Work to be completed: Convert the data from the start through the line containing "order: Sapindales" into a JSON list of strings, one string per line, with blank lines omitted.

(Stored entries)
— Begin —

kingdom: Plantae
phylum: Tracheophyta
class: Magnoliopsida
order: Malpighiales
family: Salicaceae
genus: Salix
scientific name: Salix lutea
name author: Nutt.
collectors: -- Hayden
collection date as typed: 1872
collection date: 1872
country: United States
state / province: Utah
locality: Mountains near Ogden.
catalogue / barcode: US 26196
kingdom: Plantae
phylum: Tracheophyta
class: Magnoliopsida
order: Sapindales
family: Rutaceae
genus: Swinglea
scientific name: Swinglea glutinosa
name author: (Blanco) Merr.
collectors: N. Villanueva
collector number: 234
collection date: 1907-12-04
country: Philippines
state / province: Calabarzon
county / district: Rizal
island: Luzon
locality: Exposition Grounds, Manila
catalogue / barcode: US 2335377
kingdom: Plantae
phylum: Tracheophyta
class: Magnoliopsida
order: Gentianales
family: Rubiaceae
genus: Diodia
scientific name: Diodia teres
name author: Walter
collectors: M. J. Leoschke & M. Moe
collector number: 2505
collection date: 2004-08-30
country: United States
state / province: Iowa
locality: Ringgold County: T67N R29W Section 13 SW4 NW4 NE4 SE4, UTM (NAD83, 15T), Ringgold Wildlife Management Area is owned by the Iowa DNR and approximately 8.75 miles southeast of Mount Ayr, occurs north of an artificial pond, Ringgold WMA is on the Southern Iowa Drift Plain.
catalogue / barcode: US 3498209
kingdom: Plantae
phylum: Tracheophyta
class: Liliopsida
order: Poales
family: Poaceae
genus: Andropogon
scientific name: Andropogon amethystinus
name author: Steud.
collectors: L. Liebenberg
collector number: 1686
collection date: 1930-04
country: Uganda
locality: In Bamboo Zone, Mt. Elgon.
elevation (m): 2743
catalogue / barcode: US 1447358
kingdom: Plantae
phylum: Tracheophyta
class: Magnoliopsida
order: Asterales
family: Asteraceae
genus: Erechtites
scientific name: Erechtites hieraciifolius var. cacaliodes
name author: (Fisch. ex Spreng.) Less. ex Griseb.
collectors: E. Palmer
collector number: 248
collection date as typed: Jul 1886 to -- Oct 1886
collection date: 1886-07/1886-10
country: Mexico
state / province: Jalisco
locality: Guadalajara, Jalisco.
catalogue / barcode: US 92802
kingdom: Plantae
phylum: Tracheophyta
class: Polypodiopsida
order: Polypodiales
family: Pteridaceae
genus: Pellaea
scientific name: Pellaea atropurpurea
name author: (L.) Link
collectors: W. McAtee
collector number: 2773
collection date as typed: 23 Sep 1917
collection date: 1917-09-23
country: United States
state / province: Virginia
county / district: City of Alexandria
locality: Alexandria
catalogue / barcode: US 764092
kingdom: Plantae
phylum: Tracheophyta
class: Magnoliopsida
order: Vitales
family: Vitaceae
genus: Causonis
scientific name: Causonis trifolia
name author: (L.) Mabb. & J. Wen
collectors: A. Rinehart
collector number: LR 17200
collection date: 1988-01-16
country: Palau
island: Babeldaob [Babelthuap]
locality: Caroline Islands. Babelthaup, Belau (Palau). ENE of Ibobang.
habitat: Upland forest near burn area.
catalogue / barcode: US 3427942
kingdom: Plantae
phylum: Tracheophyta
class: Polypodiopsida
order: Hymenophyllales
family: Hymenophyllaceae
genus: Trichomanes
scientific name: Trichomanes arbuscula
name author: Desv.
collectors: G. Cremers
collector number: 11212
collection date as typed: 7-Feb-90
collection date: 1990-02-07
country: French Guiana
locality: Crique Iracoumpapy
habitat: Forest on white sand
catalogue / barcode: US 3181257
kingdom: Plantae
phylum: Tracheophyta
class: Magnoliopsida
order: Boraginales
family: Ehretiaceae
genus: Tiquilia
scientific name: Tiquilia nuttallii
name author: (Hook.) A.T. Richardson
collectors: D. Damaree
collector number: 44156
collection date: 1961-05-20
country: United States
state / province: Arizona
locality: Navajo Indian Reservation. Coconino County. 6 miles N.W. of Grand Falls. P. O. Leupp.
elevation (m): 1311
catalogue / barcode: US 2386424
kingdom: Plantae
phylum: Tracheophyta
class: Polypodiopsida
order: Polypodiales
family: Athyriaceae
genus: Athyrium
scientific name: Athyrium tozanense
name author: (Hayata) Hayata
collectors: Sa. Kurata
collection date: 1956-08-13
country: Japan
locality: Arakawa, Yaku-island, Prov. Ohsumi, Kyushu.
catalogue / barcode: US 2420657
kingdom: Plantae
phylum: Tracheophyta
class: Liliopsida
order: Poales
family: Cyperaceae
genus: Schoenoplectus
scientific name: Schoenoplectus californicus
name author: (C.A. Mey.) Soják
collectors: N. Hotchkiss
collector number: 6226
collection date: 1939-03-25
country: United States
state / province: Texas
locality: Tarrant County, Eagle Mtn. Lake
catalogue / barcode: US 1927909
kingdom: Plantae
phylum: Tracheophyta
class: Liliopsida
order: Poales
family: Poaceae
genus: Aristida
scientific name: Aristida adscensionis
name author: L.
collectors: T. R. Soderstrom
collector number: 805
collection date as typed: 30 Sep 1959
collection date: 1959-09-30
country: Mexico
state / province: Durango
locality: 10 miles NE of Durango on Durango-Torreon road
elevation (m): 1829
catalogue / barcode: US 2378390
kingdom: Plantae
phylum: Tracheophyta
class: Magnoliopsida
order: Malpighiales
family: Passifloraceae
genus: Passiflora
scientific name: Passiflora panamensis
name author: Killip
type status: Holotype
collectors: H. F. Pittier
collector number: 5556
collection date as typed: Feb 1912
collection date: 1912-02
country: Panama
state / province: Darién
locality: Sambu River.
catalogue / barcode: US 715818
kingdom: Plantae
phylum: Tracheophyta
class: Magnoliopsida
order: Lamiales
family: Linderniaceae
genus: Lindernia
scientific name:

— End —

Result:
[
  "kingdom: Plantae",
  "phylum: Tracheophyta",
  "class: Magnoliopsida",
  "order: Malpighiales",
  "family: Salicaceae",
  "genus: Salix",
  "scientific name: Salix lutea",
  "name author: Nutt.",
  "collectors: -- Hayden",
  "collection date as typed: 1872",
  "collection date: 1872",
  "country: United States",
  "state / province: Utah",
  "locality: Mountains near Ogden.",
  "catalogue / barcode: US 26196",
  "kingdom: Plantae",
  "phylum: Tracheophyta",
  "class: Magnoliopsida",
  "order: Sapindales"
]